* _WHAT IS REQUIRED_: Counting every line in the entries below where the word "placey" occurs, report how many there are. Give only that number.

* _DATA TO EXAMINE_:
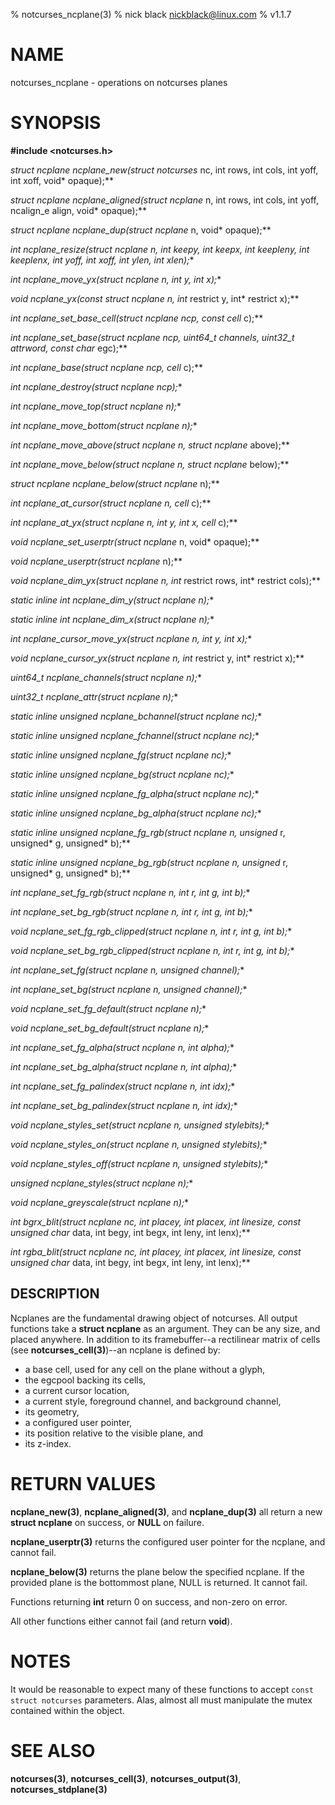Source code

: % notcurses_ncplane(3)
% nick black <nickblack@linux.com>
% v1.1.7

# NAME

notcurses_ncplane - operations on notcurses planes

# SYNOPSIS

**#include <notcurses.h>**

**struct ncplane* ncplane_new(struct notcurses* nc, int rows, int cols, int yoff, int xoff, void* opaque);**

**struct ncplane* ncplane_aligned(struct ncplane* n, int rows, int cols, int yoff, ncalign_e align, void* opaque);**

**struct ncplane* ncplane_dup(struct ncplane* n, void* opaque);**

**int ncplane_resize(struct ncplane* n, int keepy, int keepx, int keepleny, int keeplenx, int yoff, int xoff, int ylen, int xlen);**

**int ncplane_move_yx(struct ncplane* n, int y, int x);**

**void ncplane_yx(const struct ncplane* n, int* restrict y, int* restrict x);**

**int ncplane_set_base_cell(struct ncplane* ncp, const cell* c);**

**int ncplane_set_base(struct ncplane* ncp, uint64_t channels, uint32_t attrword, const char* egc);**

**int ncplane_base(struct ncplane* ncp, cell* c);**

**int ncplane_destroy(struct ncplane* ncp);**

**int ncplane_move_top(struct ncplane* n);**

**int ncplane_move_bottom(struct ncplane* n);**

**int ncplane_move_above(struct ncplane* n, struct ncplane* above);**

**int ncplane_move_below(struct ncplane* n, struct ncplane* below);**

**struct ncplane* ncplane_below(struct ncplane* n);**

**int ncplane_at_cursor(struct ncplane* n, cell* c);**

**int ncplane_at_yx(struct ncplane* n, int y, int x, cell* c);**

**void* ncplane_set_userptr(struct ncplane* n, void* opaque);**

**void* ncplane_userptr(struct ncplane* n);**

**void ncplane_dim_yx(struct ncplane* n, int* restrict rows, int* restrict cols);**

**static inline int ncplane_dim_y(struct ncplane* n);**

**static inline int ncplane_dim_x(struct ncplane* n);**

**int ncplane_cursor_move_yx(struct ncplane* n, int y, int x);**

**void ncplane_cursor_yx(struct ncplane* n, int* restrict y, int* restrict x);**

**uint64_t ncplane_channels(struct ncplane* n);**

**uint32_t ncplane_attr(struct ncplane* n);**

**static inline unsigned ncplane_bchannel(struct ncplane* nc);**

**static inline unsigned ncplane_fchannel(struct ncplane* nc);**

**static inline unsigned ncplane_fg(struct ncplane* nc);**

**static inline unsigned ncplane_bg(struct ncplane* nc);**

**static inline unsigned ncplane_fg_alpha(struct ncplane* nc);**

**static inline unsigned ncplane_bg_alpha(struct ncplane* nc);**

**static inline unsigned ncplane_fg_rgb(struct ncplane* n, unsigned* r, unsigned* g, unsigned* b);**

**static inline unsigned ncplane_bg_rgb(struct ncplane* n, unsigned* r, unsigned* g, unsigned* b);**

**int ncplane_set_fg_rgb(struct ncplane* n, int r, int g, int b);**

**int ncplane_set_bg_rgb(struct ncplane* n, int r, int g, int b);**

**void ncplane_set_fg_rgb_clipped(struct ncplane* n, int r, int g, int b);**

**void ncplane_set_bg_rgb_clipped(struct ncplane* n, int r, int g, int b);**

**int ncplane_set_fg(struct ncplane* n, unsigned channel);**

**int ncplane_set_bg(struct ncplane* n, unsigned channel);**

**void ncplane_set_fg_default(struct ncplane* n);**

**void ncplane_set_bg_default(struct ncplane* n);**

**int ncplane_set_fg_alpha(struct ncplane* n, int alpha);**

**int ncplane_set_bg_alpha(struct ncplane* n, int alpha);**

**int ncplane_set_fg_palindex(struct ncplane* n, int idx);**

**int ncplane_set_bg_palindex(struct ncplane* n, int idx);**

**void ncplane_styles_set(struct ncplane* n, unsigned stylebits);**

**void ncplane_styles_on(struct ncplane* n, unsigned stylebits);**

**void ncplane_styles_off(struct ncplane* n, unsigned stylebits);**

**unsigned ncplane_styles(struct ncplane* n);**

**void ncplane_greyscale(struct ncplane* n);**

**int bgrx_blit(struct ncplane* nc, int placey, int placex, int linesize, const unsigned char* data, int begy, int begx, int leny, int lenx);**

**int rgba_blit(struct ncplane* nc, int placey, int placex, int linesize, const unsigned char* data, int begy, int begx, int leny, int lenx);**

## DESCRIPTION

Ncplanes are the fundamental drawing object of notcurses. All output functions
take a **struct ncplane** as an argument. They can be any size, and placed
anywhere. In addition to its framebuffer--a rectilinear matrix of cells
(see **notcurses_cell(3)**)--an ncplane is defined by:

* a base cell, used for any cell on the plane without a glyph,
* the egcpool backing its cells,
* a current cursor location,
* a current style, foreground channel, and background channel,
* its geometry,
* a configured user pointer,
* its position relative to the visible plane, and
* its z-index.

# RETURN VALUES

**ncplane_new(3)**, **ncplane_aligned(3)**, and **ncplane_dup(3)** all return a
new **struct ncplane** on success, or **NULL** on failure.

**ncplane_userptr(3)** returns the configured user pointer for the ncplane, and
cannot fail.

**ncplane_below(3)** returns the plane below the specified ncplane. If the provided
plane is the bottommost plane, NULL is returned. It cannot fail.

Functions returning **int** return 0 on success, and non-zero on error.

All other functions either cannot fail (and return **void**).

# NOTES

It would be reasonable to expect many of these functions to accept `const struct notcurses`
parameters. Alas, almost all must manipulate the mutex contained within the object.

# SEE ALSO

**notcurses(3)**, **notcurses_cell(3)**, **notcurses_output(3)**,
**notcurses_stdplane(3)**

* * *

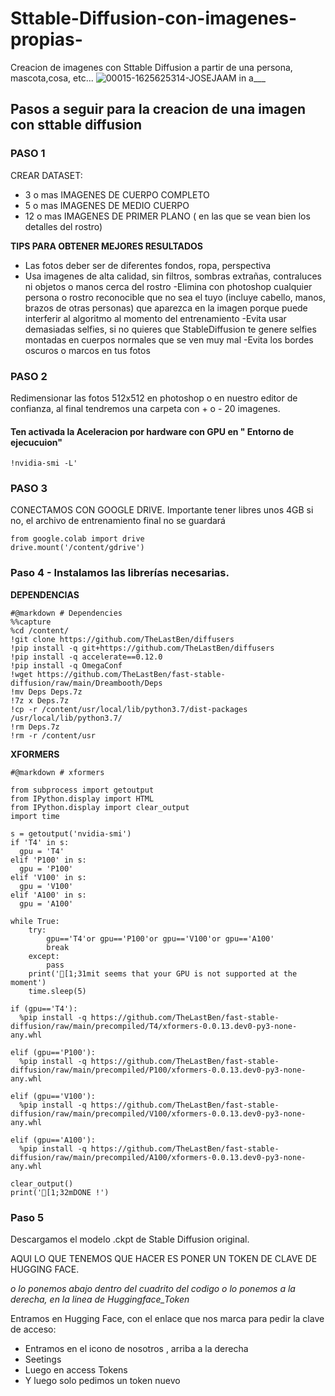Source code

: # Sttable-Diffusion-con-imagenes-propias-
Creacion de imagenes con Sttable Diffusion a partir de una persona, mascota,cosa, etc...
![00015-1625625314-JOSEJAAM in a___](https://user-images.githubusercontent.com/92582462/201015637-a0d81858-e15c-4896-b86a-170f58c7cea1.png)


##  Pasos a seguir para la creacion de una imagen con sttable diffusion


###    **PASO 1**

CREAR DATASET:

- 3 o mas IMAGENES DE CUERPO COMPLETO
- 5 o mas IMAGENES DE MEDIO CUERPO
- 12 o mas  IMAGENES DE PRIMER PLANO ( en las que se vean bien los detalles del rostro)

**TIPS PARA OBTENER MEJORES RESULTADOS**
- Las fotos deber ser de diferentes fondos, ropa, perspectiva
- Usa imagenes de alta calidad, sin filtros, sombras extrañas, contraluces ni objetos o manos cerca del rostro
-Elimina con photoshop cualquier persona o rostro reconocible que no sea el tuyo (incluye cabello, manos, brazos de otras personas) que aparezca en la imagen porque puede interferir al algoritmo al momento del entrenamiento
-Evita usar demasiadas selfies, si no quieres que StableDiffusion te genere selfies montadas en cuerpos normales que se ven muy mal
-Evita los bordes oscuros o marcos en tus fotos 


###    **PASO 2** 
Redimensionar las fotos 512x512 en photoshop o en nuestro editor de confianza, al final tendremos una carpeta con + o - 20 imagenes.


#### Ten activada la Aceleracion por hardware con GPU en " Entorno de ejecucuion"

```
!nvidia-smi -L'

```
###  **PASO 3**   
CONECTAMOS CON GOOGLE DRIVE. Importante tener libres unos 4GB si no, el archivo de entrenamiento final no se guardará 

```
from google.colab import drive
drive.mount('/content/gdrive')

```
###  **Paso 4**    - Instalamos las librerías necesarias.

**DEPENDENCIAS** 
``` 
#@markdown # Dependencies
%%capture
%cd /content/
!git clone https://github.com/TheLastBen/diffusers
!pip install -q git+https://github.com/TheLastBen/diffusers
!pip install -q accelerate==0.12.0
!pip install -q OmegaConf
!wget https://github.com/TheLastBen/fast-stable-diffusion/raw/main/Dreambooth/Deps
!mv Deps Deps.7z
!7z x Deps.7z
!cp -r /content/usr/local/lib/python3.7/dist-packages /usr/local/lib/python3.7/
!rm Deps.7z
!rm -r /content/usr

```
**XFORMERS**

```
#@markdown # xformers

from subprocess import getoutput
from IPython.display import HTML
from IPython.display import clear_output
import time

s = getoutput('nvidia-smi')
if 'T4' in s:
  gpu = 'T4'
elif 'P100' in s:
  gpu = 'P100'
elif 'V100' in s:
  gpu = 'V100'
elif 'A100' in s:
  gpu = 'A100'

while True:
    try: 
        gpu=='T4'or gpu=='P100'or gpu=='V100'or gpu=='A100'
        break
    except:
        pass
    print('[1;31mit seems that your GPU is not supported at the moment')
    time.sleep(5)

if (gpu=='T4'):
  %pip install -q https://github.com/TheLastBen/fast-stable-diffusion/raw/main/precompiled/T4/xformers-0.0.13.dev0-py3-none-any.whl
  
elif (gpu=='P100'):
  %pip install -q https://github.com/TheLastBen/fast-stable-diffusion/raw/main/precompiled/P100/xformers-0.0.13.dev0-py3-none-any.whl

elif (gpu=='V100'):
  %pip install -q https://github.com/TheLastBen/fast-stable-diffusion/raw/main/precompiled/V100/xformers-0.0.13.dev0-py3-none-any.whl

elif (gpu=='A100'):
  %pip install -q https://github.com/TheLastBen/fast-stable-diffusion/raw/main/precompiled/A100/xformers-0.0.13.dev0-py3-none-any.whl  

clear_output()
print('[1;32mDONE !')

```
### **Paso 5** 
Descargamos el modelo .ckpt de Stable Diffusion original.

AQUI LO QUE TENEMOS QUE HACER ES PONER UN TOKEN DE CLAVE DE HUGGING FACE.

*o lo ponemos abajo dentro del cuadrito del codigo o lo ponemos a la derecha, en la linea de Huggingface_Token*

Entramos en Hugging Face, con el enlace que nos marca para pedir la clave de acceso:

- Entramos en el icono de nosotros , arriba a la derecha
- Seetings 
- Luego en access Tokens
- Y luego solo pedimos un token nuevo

* * *

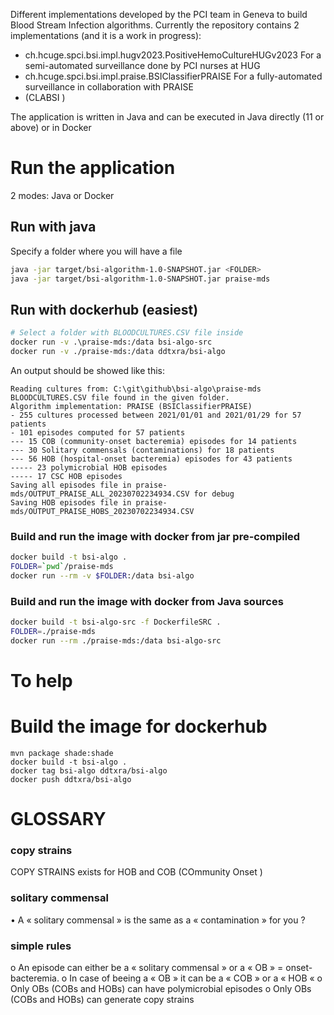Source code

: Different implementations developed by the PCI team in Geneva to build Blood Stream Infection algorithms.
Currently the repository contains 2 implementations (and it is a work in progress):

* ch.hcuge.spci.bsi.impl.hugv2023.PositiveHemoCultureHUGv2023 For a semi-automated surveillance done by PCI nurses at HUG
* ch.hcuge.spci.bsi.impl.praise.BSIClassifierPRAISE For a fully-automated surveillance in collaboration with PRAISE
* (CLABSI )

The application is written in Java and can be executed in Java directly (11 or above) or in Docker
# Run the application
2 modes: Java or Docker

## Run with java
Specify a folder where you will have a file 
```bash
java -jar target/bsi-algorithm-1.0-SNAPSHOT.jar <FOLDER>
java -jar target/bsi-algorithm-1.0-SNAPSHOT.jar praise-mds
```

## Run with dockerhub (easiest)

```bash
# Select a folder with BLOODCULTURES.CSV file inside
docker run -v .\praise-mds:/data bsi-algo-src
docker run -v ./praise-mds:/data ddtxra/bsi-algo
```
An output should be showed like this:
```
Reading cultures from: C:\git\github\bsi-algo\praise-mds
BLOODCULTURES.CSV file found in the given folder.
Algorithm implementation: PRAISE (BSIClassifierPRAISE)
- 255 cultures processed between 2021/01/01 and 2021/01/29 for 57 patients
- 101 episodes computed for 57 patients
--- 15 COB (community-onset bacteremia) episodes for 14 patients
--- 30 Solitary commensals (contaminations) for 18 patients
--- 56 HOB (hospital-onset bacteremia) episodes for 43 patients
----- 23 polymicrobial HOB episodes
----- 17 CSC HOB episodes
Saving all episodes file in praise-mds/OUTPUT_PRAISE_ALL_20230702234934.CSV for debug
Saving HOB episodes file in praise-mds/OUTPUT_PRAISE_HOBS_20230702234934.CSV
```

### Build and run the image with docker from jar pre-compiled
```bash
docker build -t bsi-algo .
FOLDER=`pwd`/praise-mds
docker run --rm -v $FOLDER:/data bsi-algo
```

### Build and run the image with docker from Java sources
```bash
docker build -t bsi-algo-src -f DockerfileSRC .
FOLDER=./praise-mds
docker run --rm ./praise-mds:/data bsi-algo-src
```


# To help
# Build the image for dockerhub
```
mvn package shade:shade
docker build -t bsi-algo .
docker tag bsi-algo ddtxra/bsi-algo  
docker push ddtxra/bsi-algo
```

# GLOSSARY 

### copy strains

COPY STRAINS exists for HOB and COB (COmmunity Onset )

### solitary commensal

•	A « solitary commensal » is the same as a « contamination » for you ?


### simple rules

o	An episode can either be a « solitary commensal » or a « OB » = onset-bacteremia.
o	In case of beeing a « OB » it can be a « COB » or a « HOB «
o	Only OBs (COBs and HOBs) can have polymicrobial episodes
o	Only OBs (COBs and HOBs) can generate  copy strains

* _REPLY_: 2